#### WORK ORDER:
Return every line of the data below that contains the string "درصد". Case counts when matching.

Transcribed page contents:
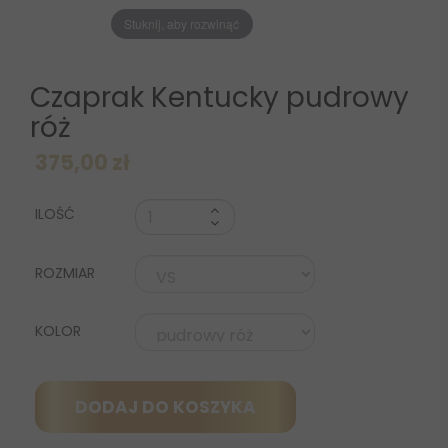
Stuknij, aby rozwinąć
Czaprak Kentucky pudrowy
róż
375,00 zł
ILOŚĆ
ROZMIAR
KOLOR
DODAJ DO KOSZYKA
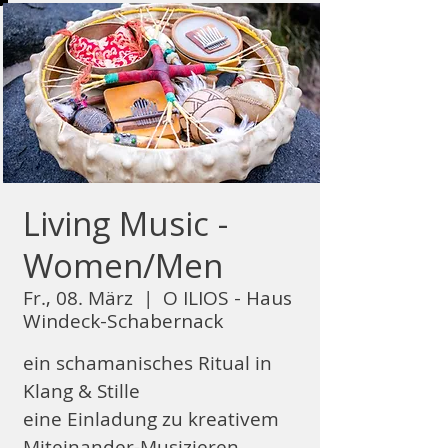
Living Music -
Women/Men
Fr., 08. März
  |  
O ILIOS - Haus
Windeck-Schabernack
ein schamanisches Ritual in
Klang & Stille
eine Einladung zu kreativem
Miteinander-Musizieren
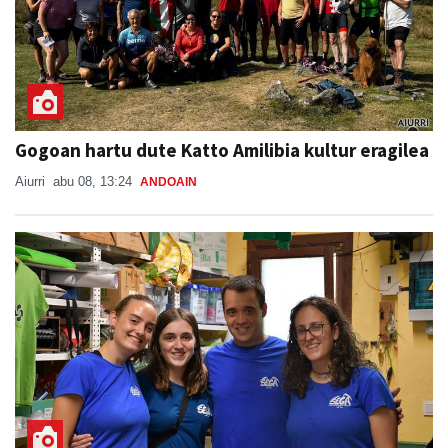
Gogoan hartu dute Katto Amilibia kultur eragilea
Aiurri
abu 08, 13:24
ANDOAIN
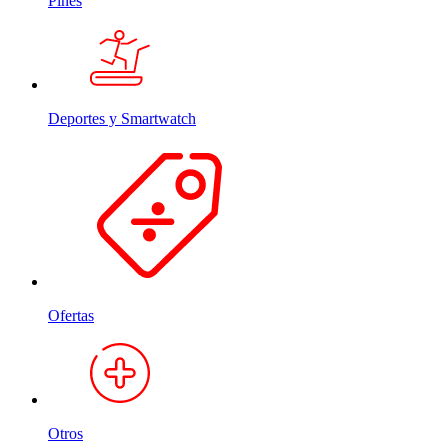
Pines
Deportes y Smartwatch
Ofertas
Otros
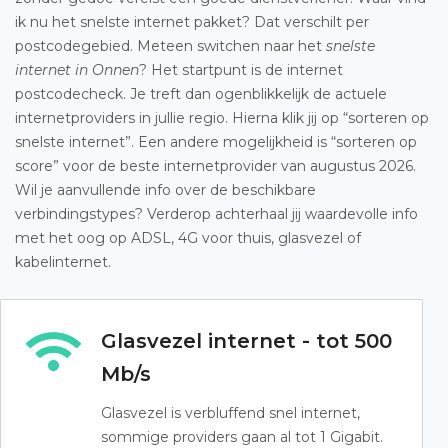
ik nu het snelste internet pakket? Dat verschilt per
postcodegebied. Meteen switchen naar het
snelste
internet in Onnen
? Het startpunt is de internet
postcodecheck. Je treft dan ogenblikkelijk de actuele
internetproviders in jullie regio. Hierna klik jij op “sorteren op
snelste internet”. Een andere mogelijkheid is “sorteren op
score” voor de beste internetprovider van augustus 2026.
Wil je aanvullende info over de beschikbare
verbindingstypes? Verderop achterhaal jij waardevolle info
met het oog op ADSL, 4G voor thuis, glasvezel of
kabelinternet.
Glasvezel internet - tot 500
Mb/s
Glasvezel is verbluffend snel internet,
sommige providers gaan al tot 1 Gigabit.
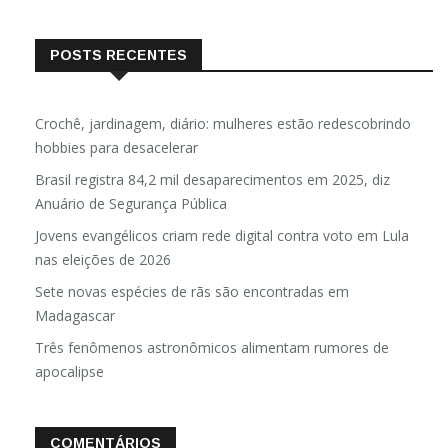
POSTS RECENTES
Crochê, jardinagem, diário: mulheres estão redescobrindo
hobbies para desacelerar
Brasil registra 84,2 mil desaparecimentos em 2025, diz
Anuário de Segurança Pública
Jovens evangélicos criam rede digital contra voto em Lula
nas eleições de 2026
Sete novas espécies de rãs são encontradas em
Madagascar
Três fenômenos astronômicos alimentam rumores de
apocalipse
COMENTÁRIOS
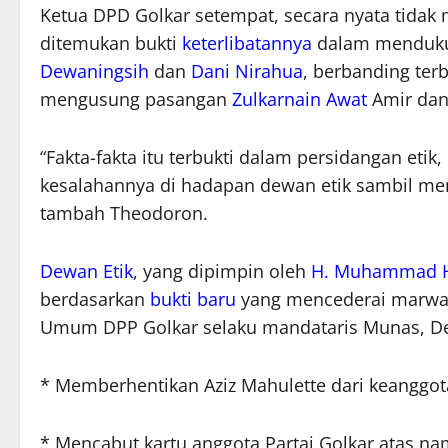
Ketua DPD Golkar setempat, secara nyata tidak
ditemukan bukti
keterlibatannya
dalam menduku
Dewaningsih
dan
Dani Nirahua
, berbanding ter
mengusung pasangan
Zulkarnain Awat
Amir da
“Fakta-fakta itu terbukti dalam persidangan eti
kesalahannya di hadapan dewan etik sambil men
tambah Theodoron.
Dewan Etik
, yang dipimpin oleh
H. Muhammad H
berdasarkan
bukti baru
yang mencederai marwah 
Umum DPP Golkar selaku mandataris Munas, D
* Memberhentikan Aziz Mahulette dari keanggota
* Mencabut kartu anggota Partai Golkar atas na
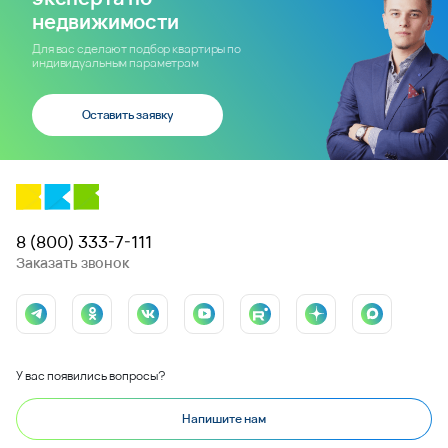
недвижимости
Для вас сделают подбор квартиры по
индивидуальным параметрам
Оставить заявку
8 (800) 333-7-111
Заказать звонок
У вас появились вопросы?
Напишите нам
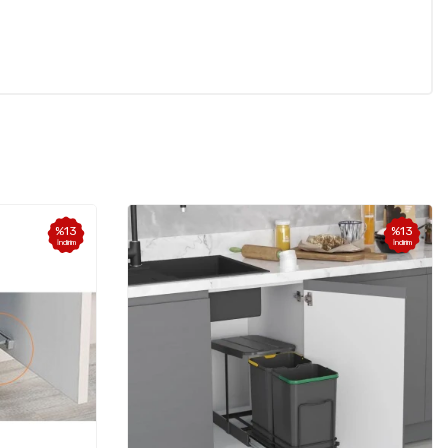
%
13
%
13
İndirim
İndirim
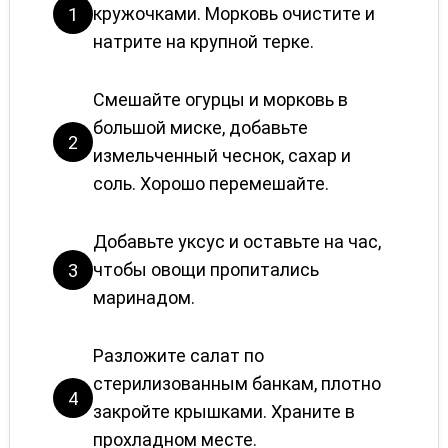
кружочками. Морковь очистите и
1
натрите на крупной терке.
Смешайте огурцы и морковь в
большой миске, добавьте
2
измельченный чеснок, сахар и
соль. Хорошо перемешайте.
Добавьте уксус и оставьте на час,
чтобы овощи пропитались
3
маринадом.
Разложите салат по
стерилизованным банкам, плотно
4
закройте крышками. Храните в
прохладном месте.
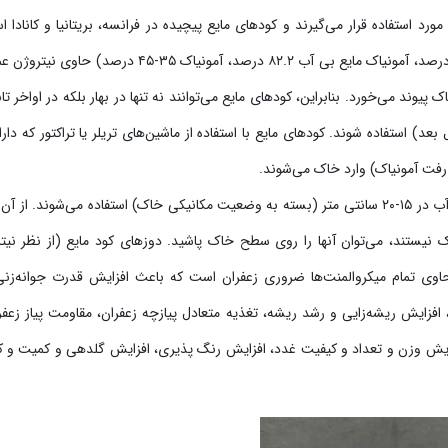
 استفاده قرار می‌گیرند و کودهای مایع پیچیده در فرانسه، بریتانیا و کانادا اس
می‌شوند. کودهای مایع نیتروژن (محلول آمونیاک ۱۶,۵- ۲۰.۵ درصد، آمونیاک مایع بی آب ۸۲.۲ درصد، آمونیاک ۳۵-۴۵ درص
وند می‌خورد. بنابراین، کودهای مایع می‌توانند نه تنها در بهار بلکه در اواخر تا
) استفاده شوند. کودهای مایع با استفاده از ماشین‌های تریلر یا تراکتور که دارا
رفت آمونیاک) وارد خاک می‌شوند.
محلول آمونیاک در عمق ۱۰-۱۲ سانتی متر و آمونیاک مایع بی آب در ۱۵-۲۰ سانتی متر (بسته به وضعیت مکانیکی خاک) استفاده می‌شوند. ا
کثر ۳۲/۳۲ درصد) حاوی آمونیاک نیستند، می‌توان آنها را روی سطح خاک پاشید. دوزهای کود مایع (از نظر ن
وی تمام میکروالمنت‌ها ضروری زعفران است که باعث افزایش قدرت جوانه‌زنی
فزایش ریشه‌زایی و رشد ریشه، تغذیه متعادل پیازچه زعفران، مقاومت پیاز زعفر
ایش وزن و تعداد و کیفیت غدد، افزایش رنگ پذیری، افزایش گلدهی و کمیت و 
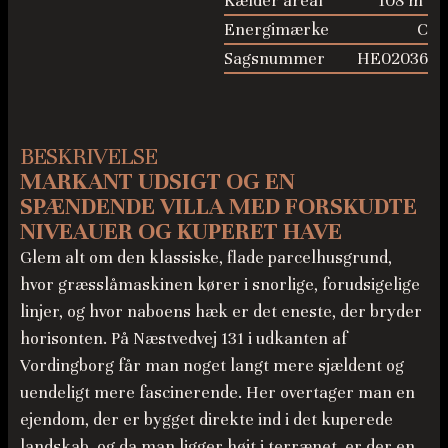
Kælder areal
108 m²
Energimærke
C
Sagsnummer
HE02036
BESKRIVELSE
MARKANT UDSIGT OG EN
SPÆNDENDE VILLA MED FORSKUDTE
NIVEAUER OG KUPERET HAVE
Glem alt om den klassiske, flade parcelhusgrund,
hvor græsslåmaskinen kører i snorlige, forudsigelige
linjer, og hvor naboens hæk er det eneste, der bryder
horisonten. På Næstvedvej 131 i udkanten af
Vordingborg får man noget langt mere sjældent og
uendeligt mere fascinerende. Her overtager man en
ejendom, der er bygget direkte ind i det kuperede
landskab, og da man ligger højt i terrænet, er der en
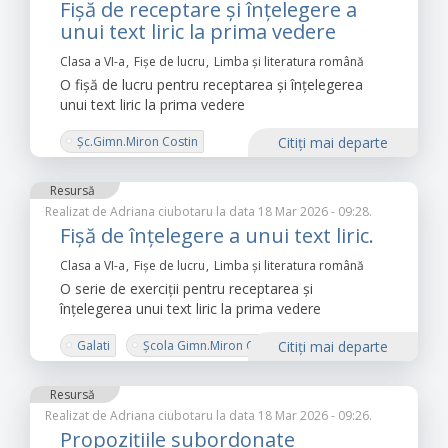
Fişă de receptare şi înţelegere a
unui text liric la prima vedere
Clasa a VI-a
Fișe de lucru
Limba şi literatura română
O fişă de lucru pentru receptarea şi înţelegerea
unui text liric la prima vedere
Şc.Gimn.Miron Costin
Citiţi mai departe
Resursă
Realizat de
Adriana ciubotaru
la data 18 Mar 2026 - 09:28.
Fişă de înţelegere a unui text liric.
Clasa a VI-a
Fișe de lucru
Limba şi literatura română
O serie de exerciţii pentru receptarea şi
înţelegerea unui text liric la prima vedere
Galati
Şcola Gimn.Miron Costin
Citiţi mai departe
Resursă
Realizat de
Adriana ciubotaru
la data 18 Mar 2026 - 09:26.
Propoziţiile subordonate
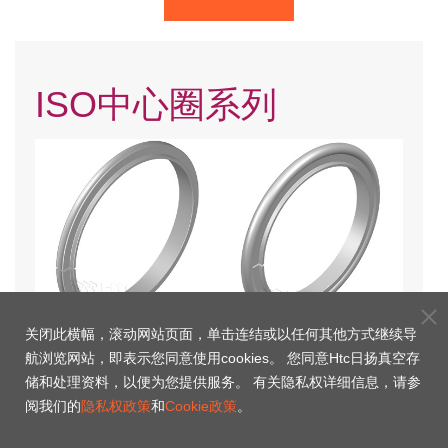
ISO中心圈系列
关闭此横幅，滚动网站页面，单击连结或以任何其他方式继续导
ISO中心圈(欧规)
ISO中心圈(欧规)加
航浏览网站，即表示您同意使用cookies。 您同意Htc日扬真空存
O'Ring(Viton)
储和处理资料，以便为您提供服务。 有关隐私权详细信息，请参
阅我们的
隐私权政策
和
Cookie政策
。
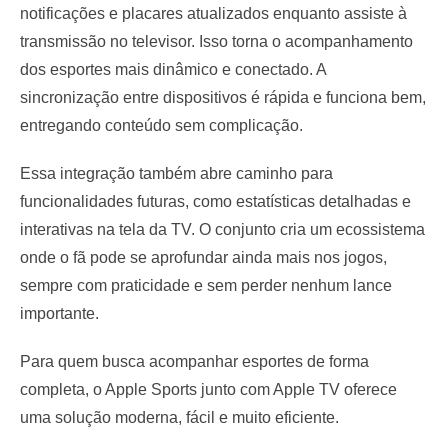
notificações e placares atualizados enquanto assiste à
transmissão no televisor. Isso torna o acompanhamento
dos esportes mais dinâmico e conectado. A
sincronização entre dispositivos é rápida e funciona bem,
entregando conteúdo sem complicação.
Essa integração também abre caminho para
funcionalidades futuras, como estatísticas detalhadas e
interativas na tela da TV. O conjunto cria um ecossistema
onde o fã pode se aprofundar ainda mais nos jogos,
sempre com praticidade e sem perder nenhum lance
importante.
Para quem busca acompanhar esportes de forma
completa, o Apple Sports junto com Apple TV oferece
uma solução moderna, fácil e muito eficiente.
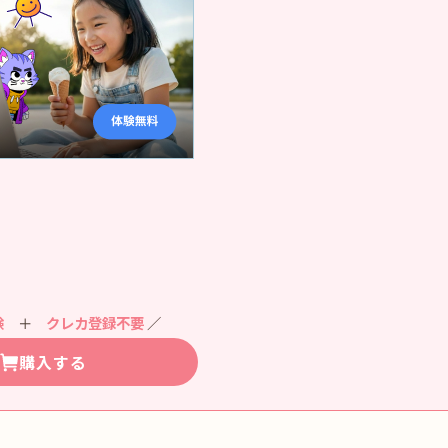
験
＋
クレカ登録不要
／
購入する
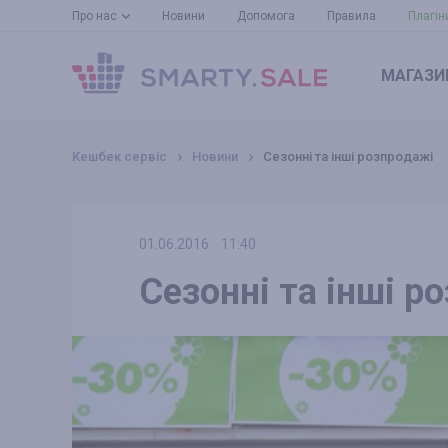
Про нас
Новини
Допомога
Правила
Плагін
МАГАЗИ
Кешбек сервіс
Новини
Сезонні та інші розпродажі
01.06.2016
11:40
Сезонні та інші р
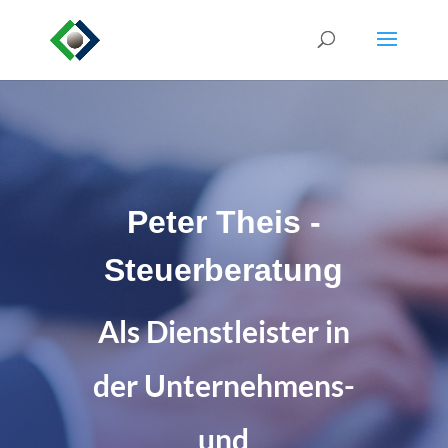
Peter Theis -
Steuerberatung
Als Dienstleister in
der Unternehmens-
und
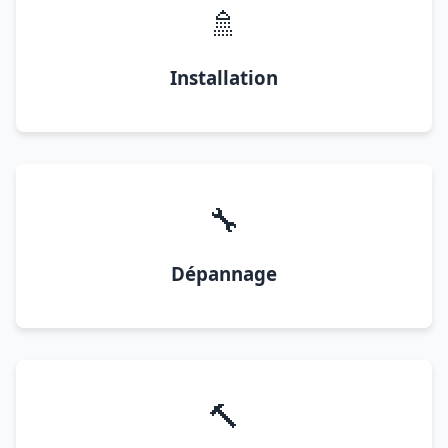
🚿
Installation
🔧
Dépannage
🔨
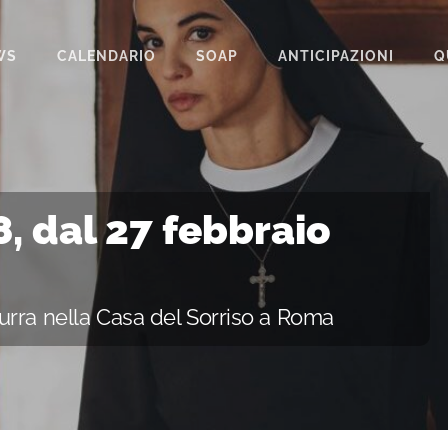
WS
CALENDARIO
SOAP
ANTICIPAZIONI
Q
BEAUTIFUL
IL PARADISO DELLE SIGNORE
LA PROMESSA
 8, dal 27 febbraio
SEGRETI DI FAMIGLIA
TEMPESTA D’AMORE
urra nella Casa del Sorriso a Roma
UN POSTO AL SOLE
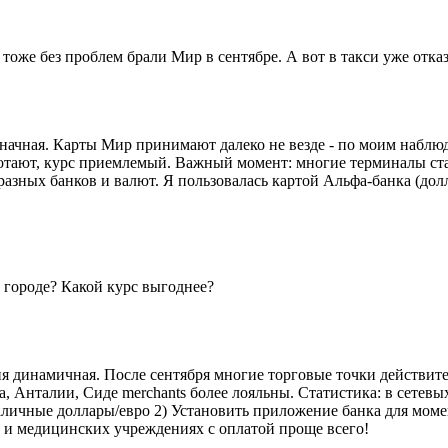
тоже без проблем брали Мир в сентябре. А вот в такси уже отка
значная. Карты Мир принимают далеко не везде - по моим наблю
ботают, курс приемлемый. Важный момент: многие терминалы ст
разных банков и валют. Я пользовалась картой Альфа-банка (долл
 городе? Какой курс выгоднее?
ия динамичная. После сентября многие торговые точки действит
, Анталии, Сиде merchants более лояльны. Статистика: в сетевы
наличные доллары/евро 2) Установить приложение банка для мом
ах и медицинских учреждениях с оплатой проще всего!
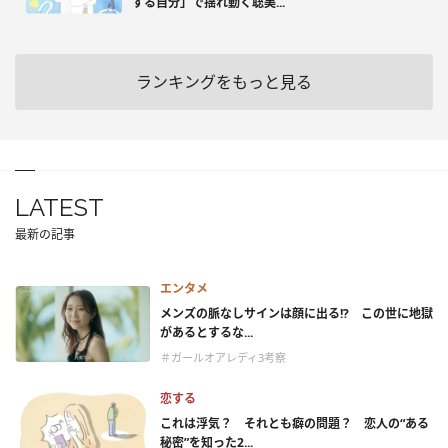
する自分」で揺れ動く聡美...
ランキングをもっと見る
LATEST
最新の記事
エンタメ
メンズの脈なしサインは顔に出る!? この世に地獄
があるとするな...
＃ガールオアレディ3考察
恋する
これは浮気？ それとも癖の問題？ 恋人の“ある
秘密”を知った2...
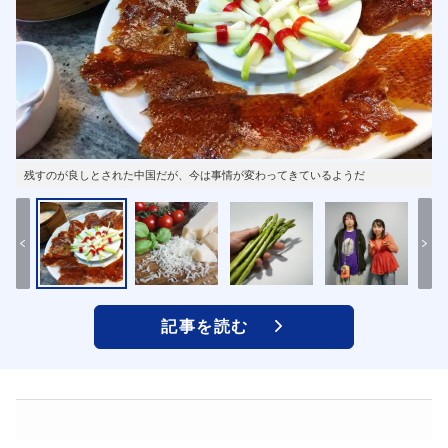
残すのが良しとされた中国だが、今は事情が変わってきているようだ
記事を読む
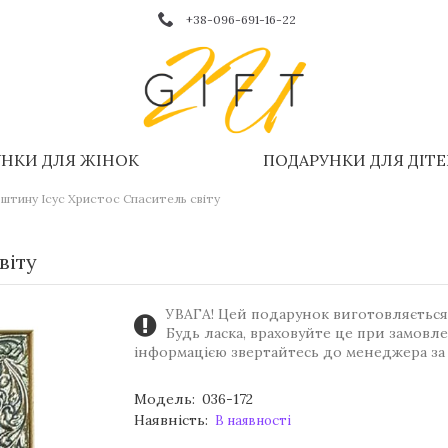
+38-096-691-16-22
НКИ ДЛЯ ЖІНОК
ПОДАРУНКИ ДЛЯ ДІТ
рштину Ісус Христос Спаситель світу
віту
УВАГА! Цей подарунок виготовляється 
Будь ласка, враховуйте це при замовл
інформацією звертайтесь до менеджера за
Модель:
036-172
Наявність:
В наявності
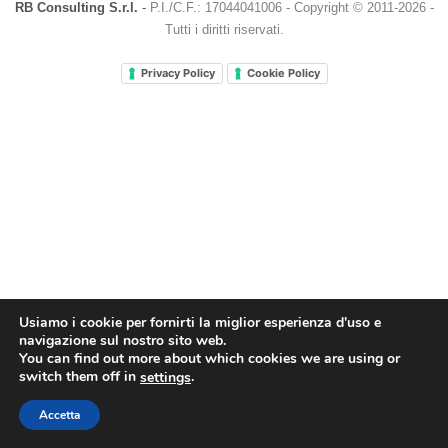
RB Consulting S.r.l.
-
P.I./C.F.: 17044041006
-
Copyright © 2011-2026 -
Tutti i diritti riservati.
Privacy Policy
Cookie Policy
Usiamo i cookie per fornirti la miglior esperienza d'uso e
navigazione sul nostro sito web.
You can find out more about which cookies we are using or
switch them off in
.
settings
Accetta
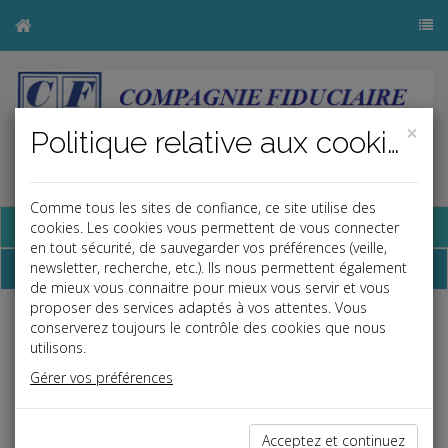
×
Politique relative aux cookies
Comme tous les sites de confiance, ce site utilise des
Base documentaire
cookies. Les cookies vous permettent de vous connecter
en tout sécurité, de sauvegarder vos préférences (veille,
Dépêches
newsletter, recherche, etc.). Ils nous permettent également
de mieux vous connaitre pour mieux vous servir et vous
proposer des services adaptés à vos attentes. Vous
conserverez toujours le contrôle des cookies que nous
Liste des dernières dépêches
utilisons.
Gérer vos préférences
Fiscal TPE
31/03/2020
Acceptez et continuez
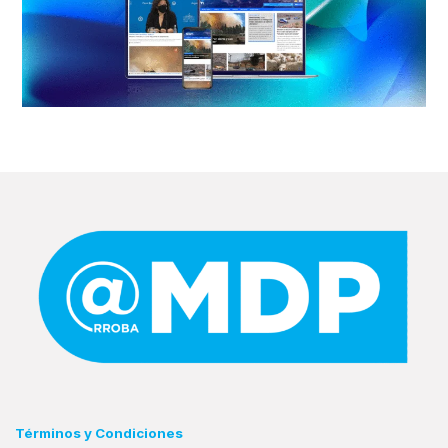
Términos y Condiciones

#### RESULT OF THE EXERCISE:
می‌شوند. کودهای مایع نیتروژن (محلول آمونیاک ۱۶,۵- ۲۰.۵ درصد، آمونیاک مایع بی آب ۸۲.۲ درصد، آمونیاک ۳۵-۴۵ درص
کثر ۳۲/۳۲ درصد) حاوی آمونیاک نیستند، می‌توان آنها را روی سطح خاک پاشید. دوزهای کود مایع (از نظر ن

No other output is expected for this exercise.